Toph le pasó la ampolla.

—Ahora tú.

Le sonreía, y su sonrisa era monstruosa.

Dubhe lo cogió. Se acercó al cadáver del viejo. Sacó el puñal.

Recordaba las palabras del Maestro: «Acuchillar a los muertos, desangrar sus despojos es un acto de bestialismo, contrario a las reglas del homicidio. El homicida ataca, y cuando la víctima muere, se ha acabado. Agredir el cadáver significa dar rienda suelta a la rabia y al sadismo que cada uno acumula. Todo lo contrario de lo que hace un sicario».

Pero no podía evitarlo. A lo lejos, la Bestia alzaba su voz.

«Por lo demás, yo también soy una bestia».

Dubhe repitió todo cuanto había hecho Toph. Llenó la ampolla con la sangre del sacerdote.

—Bebe un sorbo y vuelve a llenarla —le indicó Toph.

Dubhe miró la ampolla.

«Es el alimento de la Bestia, sabes que lo quieres, porque la Bestia eres tú».

Acercó los labios al recipiente, y la Bestia lanzó un grito.

Dudó.

«No puedo».

Volvió a dudar un instante.

Y entonces, de golpe, sin beber, le pasó el vial a Toph.

—Vámonos.

Ni siquiera esperó a que le respondiera. Se envolvió en la capa y se dirigió a la puerta.

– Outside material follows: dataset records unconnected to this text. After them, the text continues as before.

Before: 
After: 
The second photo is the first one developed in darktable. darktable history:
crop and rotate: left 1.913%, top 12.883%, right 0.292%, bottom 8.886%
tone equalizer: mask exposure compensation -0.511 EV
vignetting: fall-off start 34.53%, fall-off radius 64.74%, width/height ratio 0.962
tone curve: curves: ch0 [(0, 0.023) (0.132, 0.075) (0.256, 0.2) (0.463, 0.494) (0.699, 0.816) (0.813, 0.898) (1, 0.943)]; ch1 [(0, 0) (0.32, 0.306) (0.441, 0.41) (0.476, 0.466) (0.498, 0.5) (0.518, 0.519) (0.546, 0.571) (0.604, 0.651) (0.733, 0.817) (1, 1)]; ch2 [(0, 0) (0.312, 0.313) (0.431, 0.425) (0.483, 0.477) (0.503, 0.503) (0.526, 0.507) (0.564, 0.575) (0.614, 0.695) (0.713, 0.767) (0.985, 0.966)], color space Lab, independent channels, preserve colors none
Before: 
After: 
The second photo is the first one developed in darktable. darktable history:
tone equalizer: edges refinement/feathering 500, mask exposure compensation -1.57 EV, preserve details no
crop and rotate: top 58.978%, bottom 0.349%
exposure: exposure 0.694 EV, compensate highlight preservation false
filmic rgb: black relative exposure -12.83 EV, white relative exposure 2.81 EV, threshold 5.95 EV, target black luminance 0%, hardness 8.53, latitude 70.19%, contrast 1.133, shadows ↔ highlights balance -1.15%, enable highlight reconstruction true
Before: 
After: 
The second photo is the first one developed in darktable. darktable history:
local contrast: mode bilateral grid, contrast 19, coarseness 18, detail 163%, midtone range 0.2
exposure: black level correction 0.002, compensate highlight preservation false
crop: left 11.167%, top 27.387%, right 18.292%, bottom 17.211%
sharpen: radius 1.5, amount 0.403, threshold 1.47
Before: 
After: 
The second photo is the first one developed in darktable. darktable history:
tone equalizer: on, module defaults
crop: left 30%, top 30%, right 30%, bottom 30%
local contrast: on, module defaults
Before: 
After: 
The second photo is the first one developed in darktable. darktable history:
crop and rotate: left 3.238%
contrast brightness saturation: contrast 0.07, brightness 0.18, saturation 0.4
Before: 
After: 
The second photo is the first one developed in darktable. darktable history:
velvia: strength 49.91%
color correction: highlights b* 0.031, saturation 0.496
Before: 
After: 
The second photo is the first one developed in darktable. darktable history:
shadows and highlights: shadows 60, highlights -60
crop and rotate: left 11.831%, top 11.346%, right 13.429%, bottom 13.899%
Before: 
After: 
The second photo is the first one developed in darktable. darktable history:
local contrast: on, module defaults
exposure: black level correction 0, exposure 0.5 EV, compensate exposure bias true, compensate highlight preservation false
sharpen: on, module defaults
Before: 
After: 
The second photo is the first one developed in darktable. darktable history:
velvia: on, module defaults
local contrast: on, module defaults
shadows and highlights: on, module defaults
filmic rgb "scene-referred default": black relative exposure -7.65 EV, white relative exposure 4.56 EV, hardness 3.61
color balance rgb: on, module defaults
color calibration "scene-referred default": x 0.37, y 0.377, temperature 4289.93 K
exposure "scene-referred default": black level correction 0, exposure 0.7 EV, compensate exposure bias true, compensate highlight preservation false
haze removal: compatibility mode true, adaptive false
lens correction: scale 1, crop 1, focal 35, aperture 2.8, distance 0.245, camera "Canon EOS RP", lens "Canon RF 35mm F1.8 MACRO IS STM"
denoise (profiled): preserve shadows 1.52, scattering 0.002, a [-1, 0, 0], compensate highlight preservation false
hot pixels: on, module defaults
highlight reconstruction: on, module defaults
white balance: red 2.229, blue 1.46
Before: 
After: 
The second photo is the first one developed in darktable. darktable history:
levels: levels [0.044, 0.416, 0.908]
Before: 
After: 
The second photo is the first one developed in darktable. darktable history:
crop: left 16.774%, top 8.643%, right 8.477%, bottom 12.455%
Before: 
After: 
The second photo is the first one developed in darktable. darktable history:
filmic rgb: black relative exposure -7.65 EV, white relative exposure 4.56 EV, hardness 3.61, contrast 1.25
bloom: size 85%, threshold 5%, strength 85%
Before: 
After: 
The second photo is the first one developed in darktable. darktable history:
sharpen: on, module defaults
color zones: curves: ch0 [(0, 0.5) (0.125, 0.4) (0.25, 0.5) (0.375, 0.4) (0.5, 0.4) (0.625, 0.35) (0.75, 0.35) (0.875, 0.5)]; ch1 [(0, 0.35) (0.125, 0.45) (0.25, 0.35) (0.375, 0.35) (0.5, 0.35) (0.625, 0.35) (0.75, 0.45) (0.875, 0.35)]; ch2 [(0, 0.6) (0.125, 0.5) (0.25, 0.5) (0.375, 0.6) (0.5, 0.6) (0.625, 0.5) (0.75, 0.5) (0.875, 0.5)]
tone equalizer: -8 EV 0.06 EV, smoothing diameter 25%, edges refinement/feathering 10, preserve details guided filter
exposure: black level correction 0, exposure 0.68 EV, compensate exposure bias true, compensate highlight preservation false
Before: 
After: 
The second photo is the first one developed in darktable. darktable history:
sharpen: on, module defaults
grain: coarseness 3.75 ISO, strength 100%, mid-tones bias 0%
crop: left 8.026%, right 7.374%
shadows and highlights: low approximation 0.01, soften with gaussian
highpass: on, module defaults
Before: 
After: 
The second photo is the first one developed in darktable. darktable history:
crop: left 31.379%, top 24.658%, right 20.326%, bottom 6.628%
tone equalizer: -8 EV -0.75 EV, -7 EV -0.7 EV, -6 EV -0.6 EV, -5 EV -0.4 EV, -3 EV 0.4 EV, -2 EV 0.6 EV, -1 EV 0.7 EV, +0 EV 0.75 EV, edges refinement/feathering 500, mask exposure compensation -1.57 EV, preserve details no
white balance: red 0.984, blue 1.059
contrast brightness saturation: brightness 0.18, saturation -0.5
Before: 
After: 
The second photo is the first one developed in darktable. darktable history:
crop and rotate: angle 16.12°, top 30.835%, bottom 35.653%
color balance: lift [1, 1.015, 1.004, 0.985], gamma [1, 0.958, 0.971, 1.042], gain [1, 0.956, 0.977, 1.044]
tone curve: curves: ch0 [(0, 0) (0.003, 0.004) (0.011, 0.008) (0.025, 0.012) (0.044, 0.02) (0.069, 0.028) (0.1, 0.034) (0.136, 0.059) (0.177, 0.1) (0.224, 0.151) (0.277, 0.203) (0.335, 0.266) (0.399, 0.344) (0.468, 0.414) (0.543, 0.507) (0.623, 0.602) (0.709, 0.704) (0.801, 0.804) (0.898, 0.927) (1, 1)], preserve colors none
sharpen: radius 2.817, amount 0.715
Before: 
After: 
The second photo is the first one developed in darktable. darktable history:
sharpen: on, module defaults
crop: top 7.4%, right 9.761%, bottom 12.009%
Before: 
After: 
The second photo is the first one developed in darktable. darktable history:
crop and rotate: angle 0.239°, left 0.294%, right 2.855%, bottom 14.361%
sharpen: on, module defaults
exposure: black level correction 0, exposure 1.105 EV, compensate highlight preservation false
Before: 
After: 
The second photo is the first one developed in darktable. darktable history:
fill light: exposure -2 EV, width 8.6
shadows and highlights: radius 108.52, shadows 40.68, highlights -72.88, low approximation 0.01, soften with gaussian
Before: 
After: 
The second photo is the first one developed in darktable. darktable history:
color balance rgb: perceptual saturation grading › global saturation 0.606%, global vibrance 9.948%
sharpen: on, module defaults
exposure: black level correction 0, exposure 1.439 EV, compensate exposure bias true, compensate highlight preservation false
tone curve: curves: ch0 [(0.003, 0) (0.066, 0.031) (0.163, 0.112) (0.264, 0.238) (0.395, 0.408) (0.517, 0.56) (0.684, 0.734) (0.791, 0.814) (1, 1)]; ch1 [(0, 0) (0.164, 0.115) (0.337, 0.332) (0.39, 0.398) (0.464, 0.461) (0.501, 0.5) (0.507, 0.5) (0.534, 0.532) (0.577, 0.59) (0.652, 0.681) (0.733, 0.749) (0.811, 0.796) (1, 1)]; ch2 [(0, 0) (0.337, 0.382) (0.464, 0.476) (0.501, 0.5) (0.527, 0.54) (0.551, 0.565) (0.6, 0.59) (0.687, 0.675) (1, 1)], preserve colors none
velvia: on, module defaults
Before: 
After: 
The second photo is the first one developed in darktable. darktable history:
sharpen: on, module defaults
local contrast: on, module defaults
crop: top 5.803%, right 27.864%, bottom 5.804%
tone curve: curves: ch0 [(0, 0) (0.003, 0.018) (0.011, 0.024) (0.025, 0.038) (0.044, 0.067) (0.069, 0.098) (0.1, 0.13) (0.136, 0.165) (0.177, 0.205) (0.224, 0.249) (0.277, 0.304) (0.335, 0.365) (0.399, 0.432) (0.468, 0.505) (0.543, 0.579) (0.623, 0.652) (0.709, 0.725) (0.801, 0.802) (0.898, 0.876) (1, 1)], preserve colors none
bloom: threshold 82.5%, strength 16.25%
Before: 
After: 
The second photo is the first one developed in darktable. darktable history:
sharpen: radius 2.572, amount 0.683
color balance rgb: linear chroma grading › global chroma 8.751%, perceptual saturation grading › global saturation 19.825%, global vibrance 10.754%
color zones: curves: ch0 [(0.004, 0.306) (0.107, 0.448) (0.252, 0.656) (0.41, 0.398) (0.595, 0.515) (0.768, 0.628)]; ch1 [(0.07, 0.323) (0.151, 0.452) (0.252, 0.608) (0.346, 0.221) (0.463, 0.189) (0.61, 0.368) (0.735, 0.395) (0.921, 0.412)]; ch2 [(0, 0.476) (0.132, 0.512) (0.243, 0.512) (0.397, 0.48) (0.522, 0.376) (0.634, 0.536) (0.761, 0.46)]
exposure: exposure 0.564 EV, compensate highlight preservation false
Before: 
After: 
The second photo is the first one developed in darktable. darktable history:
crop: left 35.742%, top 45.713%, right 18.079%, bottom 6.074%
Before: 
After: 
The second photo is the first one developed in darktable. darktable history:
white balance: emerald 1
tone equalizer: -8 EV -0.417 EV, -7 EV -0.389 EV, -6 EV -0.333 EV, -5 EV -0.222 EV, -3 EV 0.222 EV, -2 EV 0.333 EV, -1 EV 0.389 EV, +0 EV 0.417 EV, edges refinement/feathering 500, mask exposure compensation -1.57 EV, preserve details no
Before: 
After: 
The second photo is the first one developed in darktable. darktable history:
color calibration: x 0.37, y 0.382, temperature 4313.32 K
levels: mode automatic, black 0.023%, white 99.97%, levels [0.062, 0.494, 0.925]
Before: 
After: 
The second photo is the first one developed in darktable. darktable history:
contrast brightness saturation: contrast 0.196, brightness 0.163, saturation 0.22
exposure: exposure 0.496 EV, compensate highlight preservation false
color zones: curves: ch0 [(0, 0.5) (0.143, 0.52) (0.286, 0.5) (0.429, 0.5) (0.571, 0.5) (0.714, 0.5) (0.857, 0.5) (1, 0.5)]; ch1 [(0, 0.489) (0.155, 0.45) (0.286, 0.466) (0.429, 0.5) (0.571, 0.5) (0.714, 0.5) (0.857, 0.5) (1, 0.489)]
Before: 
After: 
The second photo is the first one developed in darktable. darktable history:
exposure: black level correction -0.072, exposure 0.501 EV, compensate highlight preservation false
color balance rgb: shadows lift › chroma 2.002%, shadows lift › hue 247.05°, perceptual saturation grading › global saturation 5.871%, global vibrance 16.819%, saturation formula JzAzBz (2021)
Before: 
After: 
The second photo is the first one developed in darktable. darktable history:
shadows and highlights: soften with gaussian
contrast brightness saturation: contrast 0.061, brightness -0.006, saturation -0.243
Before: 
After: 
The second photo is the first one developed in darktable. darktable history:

Corrió por el templo, se abalanzó hacia el exterior y acogió el gélido vendaval que la embestía. Sus ojos y su mente estaban llenos de imágenes de aquella sala, el anciano que seguía arrodillado ante el altar y la joven en el suelo, ambos en un charco de sangre. Una chica apenas mayor que ella, una muchacha inocente. No veía otra cosa, mientras el viento la ensordecía y seguía caminando. Apenas oía la voz que la llamaba, primero furiosa y, a continuación, más bien inquieta.